Gabriel Ringlet, La grâce des jours uniques – Éloge de la célébration, Albin Michel, 242 pages, 18 €.

Le livre s’ouvre sur la chose la plus triste au monde, un avortement, la vie brisée dans l’œuf, la mort préventive. La mort d’un fœtus, vécue dans la sérénité, le recueillement d’une cérémonie, un enterrement miniature. Beaucoup de pudeur. La douleur ? Sublimée par l’acceptation de la mort et le respect de celui qui meurt. Noé. L’enfant est reçu/perdu comme un enfant et non comme un déchet, qui finit à la poubelle avec d’autres rebuts hospitaliers. Il a droit à un nom, à une veillée, il a droit au statut d’humain, ce qui permet de nommer sa mort et de la célébrer. Il a droit au respect. Ce qui lui permet d’exister.
Après cette entrée en matière à la fois brutale et apaisante, il devient évident que tout peut être vécu et célébré, même l’insupportable… si on arrive à lui donner un sens et à manifester ce sens, à le célébrer et à le partager. Car une célébration ne se vit pas seul, elle donne de l’ampleur, une résonance, une réalité plus vaste, qui va au-delà du vécu de l’individu et englobe une communauté. Le rite est le support concret de l’événement, de l’émotion qu’il suscite et du sens qu’on lui donne dans le cours d’une vie. Mais c’est un squelette à animer. Il est bon de le faire descendre de son piédestal sacré pour le faire entrer dans la vie, de le réinventer, de le personnaliser, de le vivre dans toute son intensité initiale, mais avec un souffle nouveau, le nôtre. Le vivre dans toutes ses dimensions et ses particularités, à travers les mots, sacrés ou profanes, à travers la musique, les chants, les poèmes, mais aussi les parfums, les fleurs, les objets choisis pour célébrer cet événement particulier. C’est la vie qui est sacrée et le rite n’est là que pour nous en faire (re)prendre conscience et la célébrer, de son tout début (fœtus) à sa toute fin (soins palliatifs), même s’il semble qu’il n’y a pas encore vraiment ou qu’il n’y a presque plus de vie, elle est là, elle bat déjà, elle bat encore. Et en dehors des corps, en formation ou en déliquescence, elle bat sans doute encore, autrement, dans le mystère insondable de la vie/mort inséparables.
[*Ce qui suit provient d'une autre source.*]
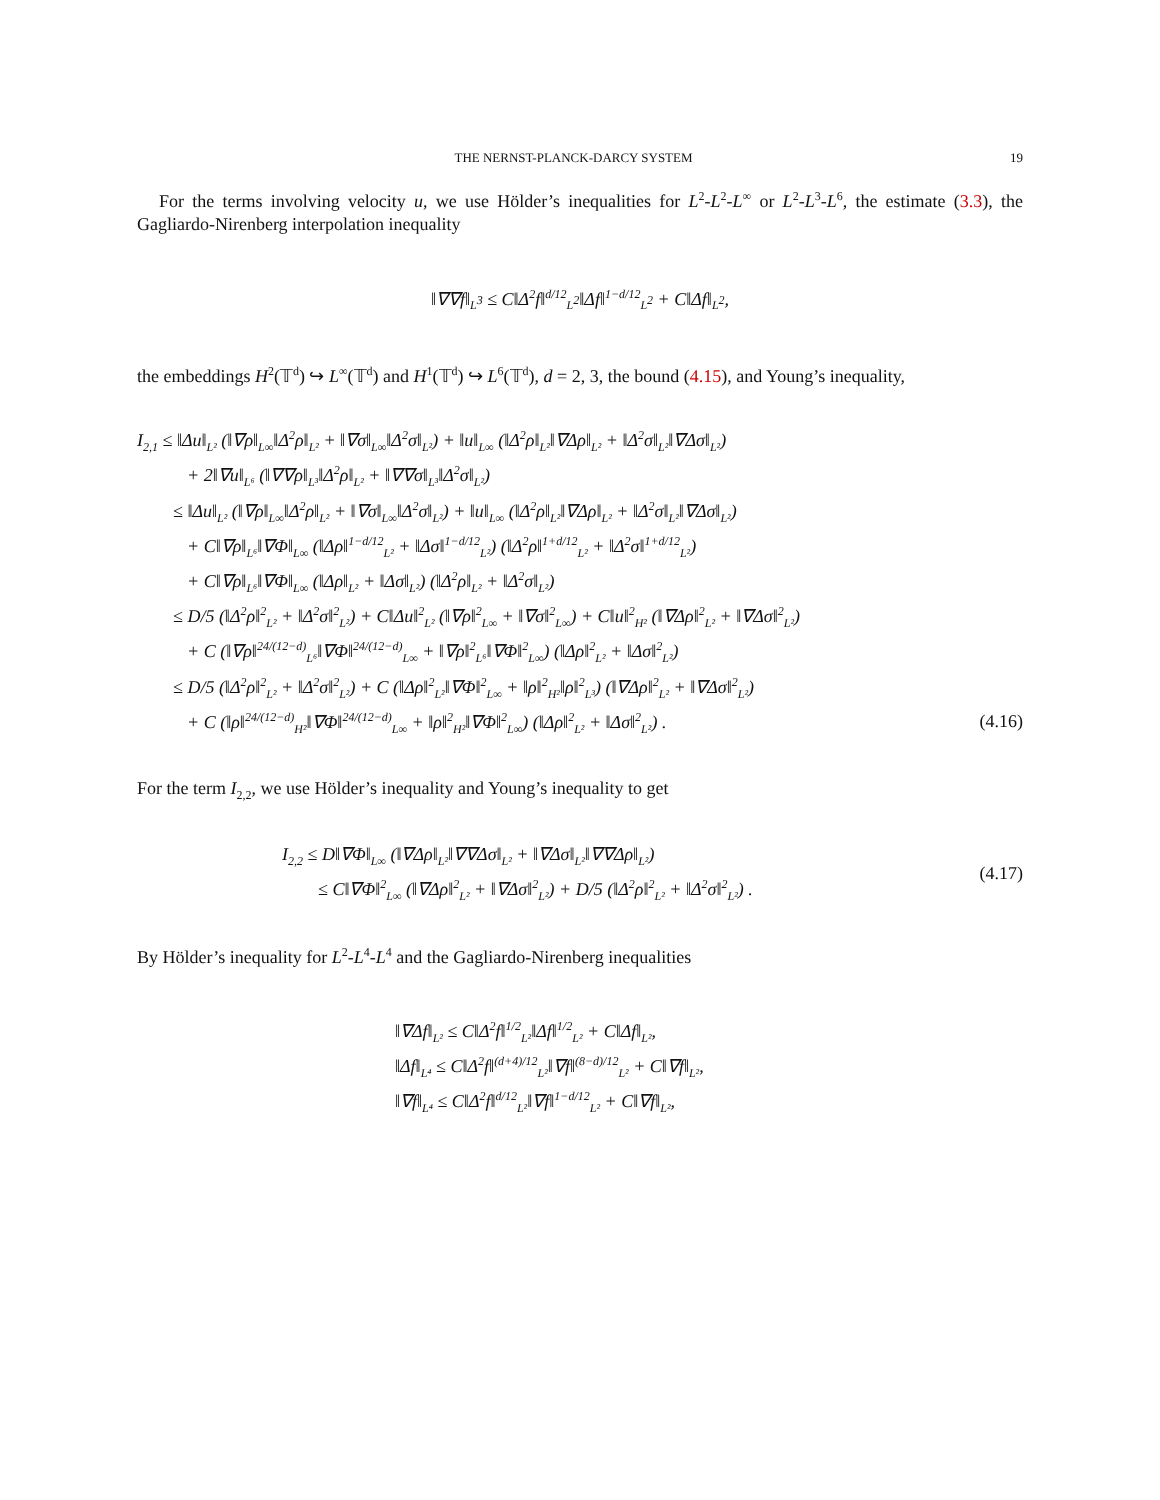THE NERNST-PLANCK-DARCY SYSTEM 19
For the terms involving velocity u, we use Hölder’s inequalities for L<sup>2</sup>-L<sup>2</sup>-L<sup>∞</sup> or L<sup>2</sup>-L<sup>3</sup>-L<sup>6</sup>, the estimate (3.3), the Gagliardo-Nirenberg interpolation inequality
‖∇∇f‖<sub>L<sup>3</sup></sub> ≤ C‖Δ<sup>2</sup>f‖<sup>d/12</sup><sub>L<sup>2</sup></sub>‖Δf‖<sup>1−d/12</sup><sub>L<sup>2</sup></sub> + C‖Δf‖<sub>L<sup>2</sup></sub>,
the embeddings H<sup>2</sup>(𝕋<sup>d</sup>) ↪ L<sup>∞</sup>(𝕋<sup>d</sup>) and H<sup>1</sup>(𝕋<sup>d</sup>) ↪ L<sup>6</sup>(𝕋<sup>d</sup>), d = 2, 3, the bound (4.15), and Young’s inequality,
I<sub>2,1</sub> ≤ ‖Δu‖<sub>L²</sub> (‖∇ρ‖<sub>L∞</sub>‖Δ<sup>2</sup>ρ‖<sub>L²</sub> + ‖∇σ‖<sub>L∞</sub>‖Δ<sup>2</sup>σ‖<sub>L²</sub>) + ‖u‖<sub>L∞</sub> (‖Δ<sup>2</sup>ρ‖<sub>L²</sub>‖∇Δρ‖<sub>L²</sub> + ‖Δ<sup>2</sup>σ‖<sub>L²</sub>‖∇Δσ‖<sub>L²</sub>)
+ 2‖∇u‖<sub>L⁶</sub> (‖∇∇ρ‖<sub>L³</sub>‖Δ<sup>2</sup>ρ‖<sub>L²</sub> + ‖∇∇σ‖<sub>L³</sub>‖Δ<sup>2</sup>σ‖<sub>L²</sub>)
≤ ‖Δu‖<sub>L²</sub> (‖∇ρ‖<sub>L∞</sub>‖Δ<sup>2</sup>ρ‖<sub>L²</sub> + ‖∇σ‖<sub>L∞</sub>‖Δ<sup>2</sup>σ‖<sub>L²</sub>) + ‖u‖<sub>L∞</sub> (‖Δ<sup>2</sup>ρ‖<sub>L²</sub>‖∇Δρ‖<sub>L²</sub> + ‖Δ<sup>2</sup>σ‖<sub>L²</sub>‖∇Δσ‖<sub>L²</sub>)
+ C‖∇ρ‖<sub>L⁶</sub>‖∇Φ‖<sub>L∞</sub> (‖Δρ‖<sup>1−d/12</sup><sub>L²</sub> + ‖Δσ‖<sup>1−d/12</sup><sub>L²</sub>) (‖Δ<sup>2</sup>ρ‖<sup>1+d/12</sup><sub>L²</sub> + ‖Δ<sup>2</sup>σ‖<sup>1+d/12</sup><sub>L²</sub>)
+ C‖∇ρ‖<sub>L⁶</sub>‖∇Φ‖<sub>L∞</sub> (‖Δρ‖<sub>L²</sub> + ‖Δσ‖<sub>L²</sub>) (‖Δ<sup>2</sup>ρ‖<sub>L²</sub> + ‖Δ<sup>2</sup>σ‖<sub>L²</sub>)
≤ D/5 (‖Δ<sup>2</sup>ρ‖<sup>2</sup><sub>L²</sub> + ‖Δ<sup>2</sup>σ‖<sup>2</sup><sub>L²</sub>) + C‖Δu‖<sup>2</sup><sub>L²</sub> (‖∇ρ‖<sup>2</sup><sub>L∞</sub> + ‖∇σ‖<sup>2</sup><sub>L∞</sub>) + C‖u‖<sup>2</sup><sub>H²</sub> (‖∇Δρ‖<sup>2</sup><sub>L²</sub> + ‖∇Δσ‖<sup>2</sup><sub>L²</sub>)
+ C (‖∇ρ‖<sup>24/(12−d)</sup><sub>L⁶</sub>‖∇Φ‖<sup>24/(12−d)</sup><sub>L∞</sub> + ‖∇ρ‖<sup>2</sup><sub>L⁶</sub>‖∇Φ‖<sup>2</sup><sub>L∞</sub>) (‖Δρ‖<sup>2</sup><sub>L²</sub> + ‖Δσ‖<sup>2</sup><sub>L²</sub>)
≤ D/5 (‖Δ<sup>2</sup>ρ‖<sup>2</sup><sub>L²</sub> + ‖Δ<sup>2</sup>σ‖<sup>2</sup><sub>L²</sub>) + C (‖Δρ‖<sup>2</sup><sub>L²</sub>‖∇Φ‖<sup>2</sup><sub>L∞</sub> + ‖ρ‖<sup>2</sup><sub>H²</sub>‖ρ‖<sup>2</sup><sub>L³</sub>) (‖∇Δρ‖<sup>2</sup><sub>L²</sub> + ‖∇Δσ‖<sup>2</sup><sub>L²</sub>)
+ C (‖ρ‖<sup>24/(12−d)</sup><sub>H²</sub>‖∇Φ‖<sup>24/(12−d)</sup><sub>L∞</sub> + ‖ρ‖<sup>2</sup><sub>H²</sub>‖∇Φ‖<sup>2</sup><sub>L∞</sub>) (‖Δρ‖<sup>2</sup><sub>L²</sub> + ‖Δσ‖<sup>2</sup><sub>L²</sub>) . (4.16)
For the term I<sub>2,2</sub>, we use Hölder’s inequality and Young’s inequality to get
I<sub>2,2</sub> ≤ D‖∇Φ‖<sub>L∞</sub> (‖∇Δρ‖<sub>L²</sub>‖∇∇Δσ‖<sub>L²</sub> + ‖∇Δσ‖<sub>L²</sub>‖∇∇Δρ‖<sub>L²</sub>)
≤ C‖∇Φ‖<sup>2</sup><sub>L∞</sub> (‖∇Δρ‖<sup>2</sup><sub>L²</sub> + ‖∇Δσ‖<sup>2</sup><sub>L²</sub>) + D/5 (‖Δ<sup>2</sup>ρ‖<sup>2</sup><sub>L²</sub> + ‖Δ<sup>2</sup>σ‖<sup>2</sup><sub>L²</sub>) .
(4.17)
By Hölder’s inequality for L<sup>2</sup>-L<sup>4</sup>-L<sup>4</sup> and the Gagliardo-Nirenberg inequalities
‖∇Δf‖<sub>L²</sub> ≤ C‖Δ<sup>2</sup>f‖<sup>1/2</sup><sub>L²</sub>‖Δf‖<sup>1/2</sup><sub>L²</sub> + C‖Δf‖<sub>L²</sub>,
‖Δf‖<sub>L⁴</sub> ≤ C‖Δ<sup>2</sup>f‖<sup>(d+4)/12</sup><sub>L²</sub>‖∇f‖<sup>(8−d)/12</sup><sub>L²</sub> + C‖∇f‖<sub>L²</sub>,
‖∇f‖<sub>L⁴</sub> ≤ C‖Δ<sup>2</sup>f‖<sup>d/12</sup><sub>L²</sub>‖∇f‖<sup>1−d/12</sup><sub>L²</sub> + C‖∇f‖<sub>L²</sub>,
Cela semble très théorique. Mais il faut découvrir tout au long du livre comment se passent les célébrations privées, funérailles, baptêmes, mariages – grisailles, semailles, accordailles – et les célébrations liturgiques, auxquelles, chaque fois, un invité différent vient donner sa vision personnelle, son témoignage, après une préparation longue et soignée. Ce qui frappe, c’est la sincérité, l’authenticité de la démarche, l’ouverture à toutes les confessions, sensibilités, innovations, audaces.… et l’émotion, l’adhésion des participants présents dans l’église. Émancipation par rapport au rite figé (sclérosé ?) pour un rassemblement autour du rite revisité ensemble (vivant, surprenant). Les célébrations liturgiques au prieuré s’ouvrent à des officiants inattendus, trois pasteurs et une rabbin (quatre femmes s’il vous plaît !) ont concélébré avec Gabriel Ringlet. Et des laïcs de tout bord, avec des vécus très différents et parfois douloureux, ont participé à des célébrations aussi importantes que celles de Pâques ou de Noël. Quel challenge… Relier des individus que tout oppose ou qu’au moins rien ne relie. Relier la Parole de l’Évangile à un événement personnel ou à l’actualité du monde pour lui donner corps. Relier la liturgie et le vécu, le rite humain et le Vivant, nom parfois donné à « Dieu », un parmi d’autres, mais qui résonne plus intensément à nos oreilles de vivants.
Rester en quête, en recherche, en action dans la spiritualité, rester ouvert, bienveillant, savoir qu’il y a toujours moyen de ressusciter, quel que soit le tombeau de misère où l’on est tombé, savoir que le chagrin a sa place, avec les larmes soupape de l’âme quand il se fait trop lourd, qu’il peut être partagé comme la joie, dans la sympathie, l’empathie, oserait-on dire l’amour d’une communauté ?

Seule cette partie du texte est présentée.